Measured from your own logs (~/.claude/projects, deduped by request, 2026-05-30). Almost everything is cache. Output - the actual work - is a sliver of the count and a small share of the dollars.
~87% of the dollars are caching overhead; ~12% is output. Caching does not stop the model re-reading the whole context on every call - it just makes the re-read cheap. The token count stays huge because it equals context size × number of calls (~110K re-read × 758 calls today).
Each plan's value split into output vs cache, priced at its own provider's API list, scaled to 100% of monthly quota. The output slivers (indigo) are nearly identical. The entire headline gap is the gray cache bars.
Codex total $8,589 · Claude total $18,891. Output: $977 vs $911. Input/cache side: $7,612 vs $17,980 (2.4×) - that is where 100% of the gap lives.

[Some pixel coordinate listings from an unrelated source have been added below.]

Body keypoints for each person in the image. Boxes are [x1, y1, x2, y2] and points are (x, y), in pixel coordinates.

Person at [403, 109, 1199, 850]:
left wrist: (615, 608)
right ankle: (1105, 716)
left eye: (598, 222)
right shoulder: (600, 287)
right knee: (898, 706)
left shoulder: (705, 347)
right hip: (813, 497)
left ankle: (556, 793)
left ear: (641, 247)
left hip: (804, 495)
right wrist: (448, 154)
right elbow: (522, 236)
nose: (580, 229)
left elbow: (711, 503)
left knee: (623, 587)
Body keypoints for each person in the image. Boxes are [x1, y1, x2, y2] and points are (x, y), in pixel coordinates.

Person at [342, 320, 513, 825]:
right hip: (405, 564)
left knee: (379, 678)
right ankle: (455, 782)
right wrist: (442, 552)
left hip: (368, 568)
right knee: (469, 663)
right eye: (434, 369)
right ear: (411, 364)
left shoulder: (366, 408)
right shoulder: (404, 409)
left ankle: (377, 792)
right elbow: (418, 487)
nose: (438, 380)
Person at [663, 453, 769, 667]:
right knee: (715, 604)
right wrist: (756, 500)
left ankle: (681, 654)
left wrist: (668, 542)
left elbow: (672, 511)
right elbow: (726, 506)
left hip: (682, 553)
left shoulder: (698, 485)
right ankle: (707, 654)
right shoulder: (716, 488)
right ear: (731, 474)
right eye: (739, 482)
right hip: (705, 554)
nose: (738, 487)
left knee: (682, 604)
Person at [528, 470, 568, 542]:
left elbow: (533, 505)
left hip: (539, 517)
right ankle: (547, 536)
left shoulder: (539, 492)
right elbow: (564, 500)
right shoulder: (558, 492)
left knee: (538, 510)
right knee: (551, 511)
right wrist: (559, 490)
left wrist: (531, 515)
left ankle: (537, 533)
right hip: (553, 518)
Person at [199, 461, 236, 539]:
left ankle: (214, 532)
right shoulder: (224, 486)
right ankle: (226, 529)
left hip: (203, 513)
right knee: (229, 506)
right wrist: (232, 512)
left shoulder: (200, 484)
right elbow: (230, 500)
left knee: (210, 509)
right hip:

Output is the least gameable metric - the tokens the model actually generated for you. On a monthly, full-quota basis the two $200 plans are within ~7% of each other.
In raw output tokens: ~32.6M/mo (Codex) vs ~36.4M/mo (Claude) - a 1.12× edge, nowhere near the 2× the headline implies.

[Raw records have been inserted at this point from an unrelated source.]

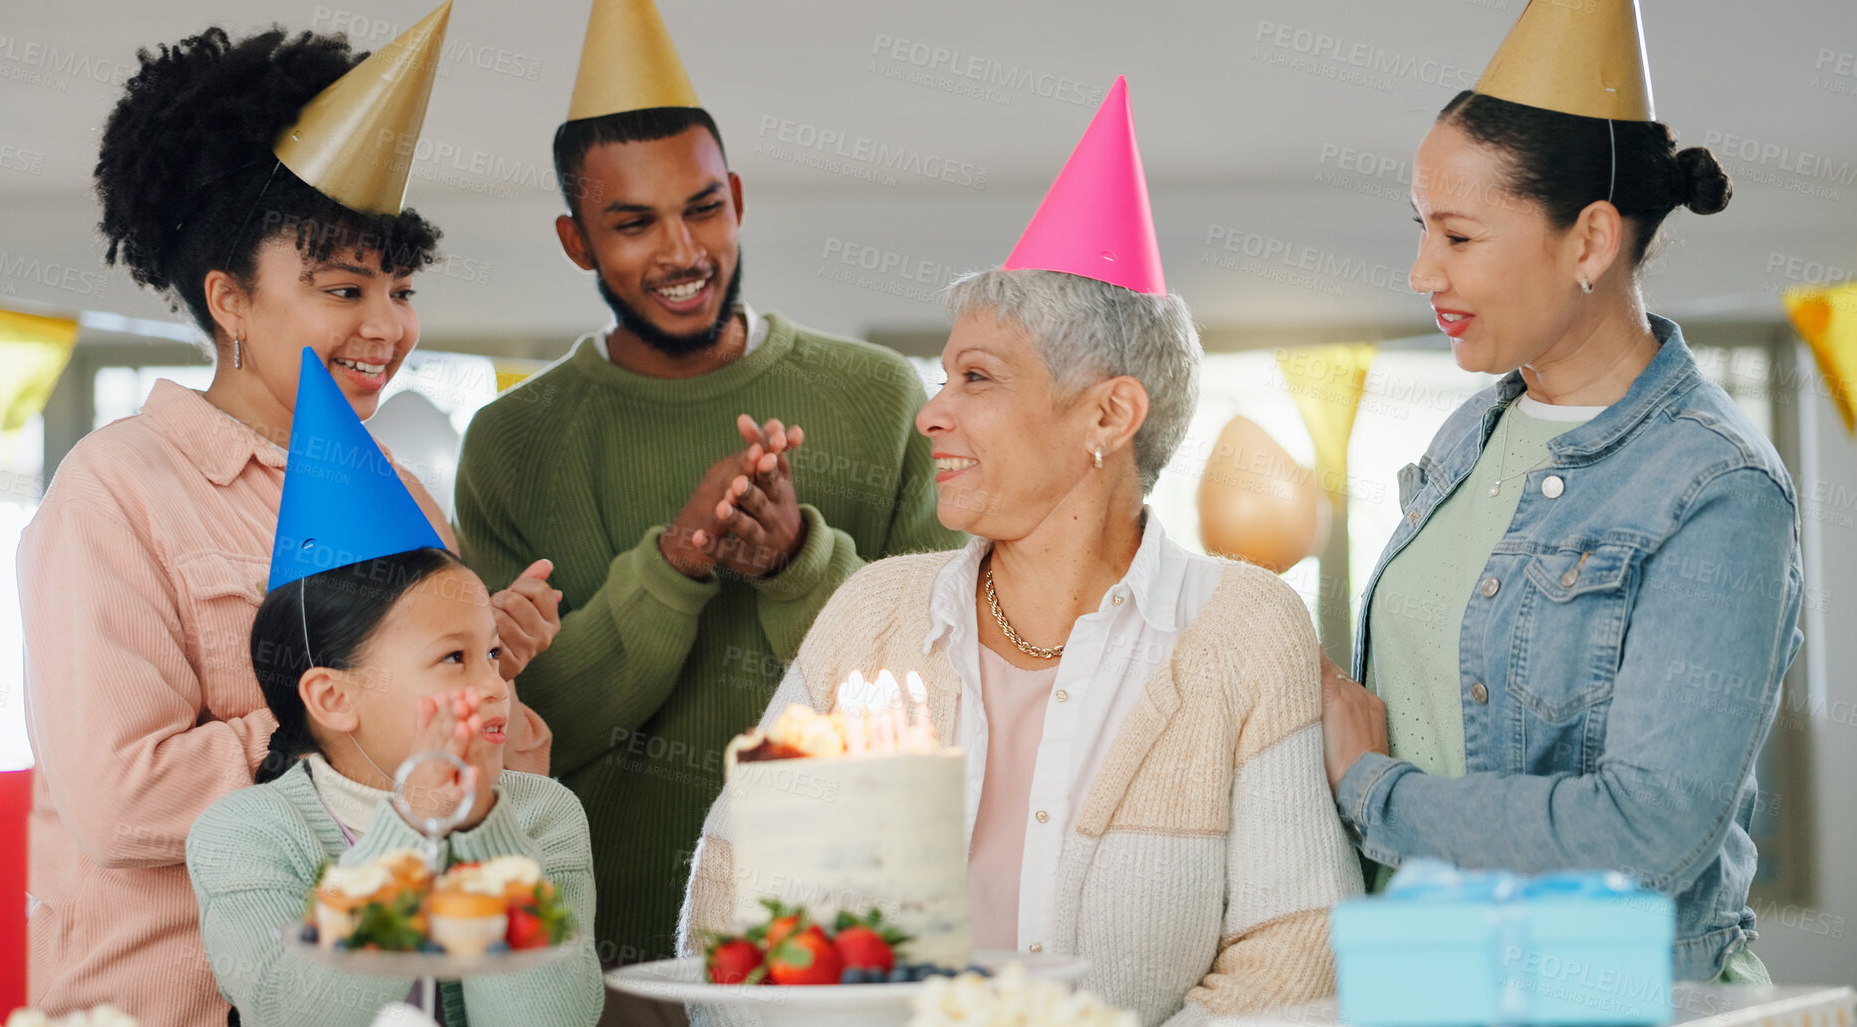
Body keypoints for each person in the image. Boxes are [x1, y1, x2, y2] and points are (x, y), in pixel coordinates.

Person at [683, 79, 1361, 1027]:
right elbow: (731, 917)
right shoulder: (873, 615)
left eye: (977, 377)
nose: (931, 412)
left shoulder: (1244, 630)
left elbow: (1296, 956)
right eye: (940, 375)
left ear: (1108, 413)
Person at [17, 13, 558, 1024]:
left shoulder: (403, 492)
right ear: (229, 299)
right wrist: (375, 707)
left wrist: (486, 673)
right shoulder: (114, 491)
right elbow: (122, 796)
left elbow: (465, 794)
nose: (388, 326)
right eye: (343, 288)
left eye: (398, 287)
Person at [453, 0, 958, 977]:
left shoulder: (881, 397)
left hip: (846, 950)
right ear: (574, 240)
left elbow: (935, 693)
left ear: (739, 196)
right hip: (594, 959)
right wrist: (676, 564)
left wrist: (796, 562)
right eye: (633, 224)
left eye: (703, 208)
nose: (681, 252)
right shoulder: (512, 442)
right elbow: (526, 734)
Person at [1318, 0, 1801, 984]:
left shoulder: (1717, 489)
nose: (1422, 271)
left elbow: (1647, 833)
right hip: (1434, 982)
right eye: (1421, 230)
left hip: (1613, 997)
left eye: (1458, 236)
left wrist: (1374, 790)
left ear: (1589, 241)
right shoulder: (1470, 433)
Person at [188, 351, 601, 1027]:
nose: (493, 686)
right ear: (331, 697)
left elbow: (550, 1021)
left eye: (491, 654)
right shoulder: (249, 832)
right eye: (453, 658)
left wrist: (480, 826)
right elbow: (295, 1015)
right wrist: (412, 824)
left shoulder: (543, 815)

None of these reflect more work delivered. They reflect how the number was built.
Codex was measured at 99% quota. Claude was one day at 10%, multiplied ×10 - any error amplified 10×.
Anthropic charges 2× for a "cache write" vs OpenAI's normal input. Same behavior, pricier meter.
Claude re-reads ~2× more context per unit of output, bloating the cache-read line.
Starting from Claude's headline, undo each calculation artifact in turn. The gap to Codex's measured number shrinks at every step.
Re-pricing cache writes at Codex's rate: $18,891 → $15,562. Adjusting the one-day ×10 extrapolation for a plausibly heavy sample day (÷1.5): → ~$12,600. Codex, essentially measured: $8,589. The residual is genuine extra context churn, not extra work.
| Which $200 plan does more real work? | tieRoughly equal - output ~$977 vs ~$911 / mo. |
| Which API would bill more for this usage at full quota? | Claude - but because it charges more for the same caching and the figure is a ×10 extrapolation, not because you get more done. |
| Is "$9k vs $20k = Claude worth 2×" a fair comparison? | noIt compares a measurement to a one-day ×10 guess, across two pricing models that treat caching differently, on a metric dominated by context overhead. |
The deeper trap is the word "value." API-equivalent value measures what the provider's meter would charge, so it rewards verbose context, heavy cache re-reads, and a pricier cache-write rate. A plan can score "2× more valuable" while delivering identical output. That is exactly what happened here.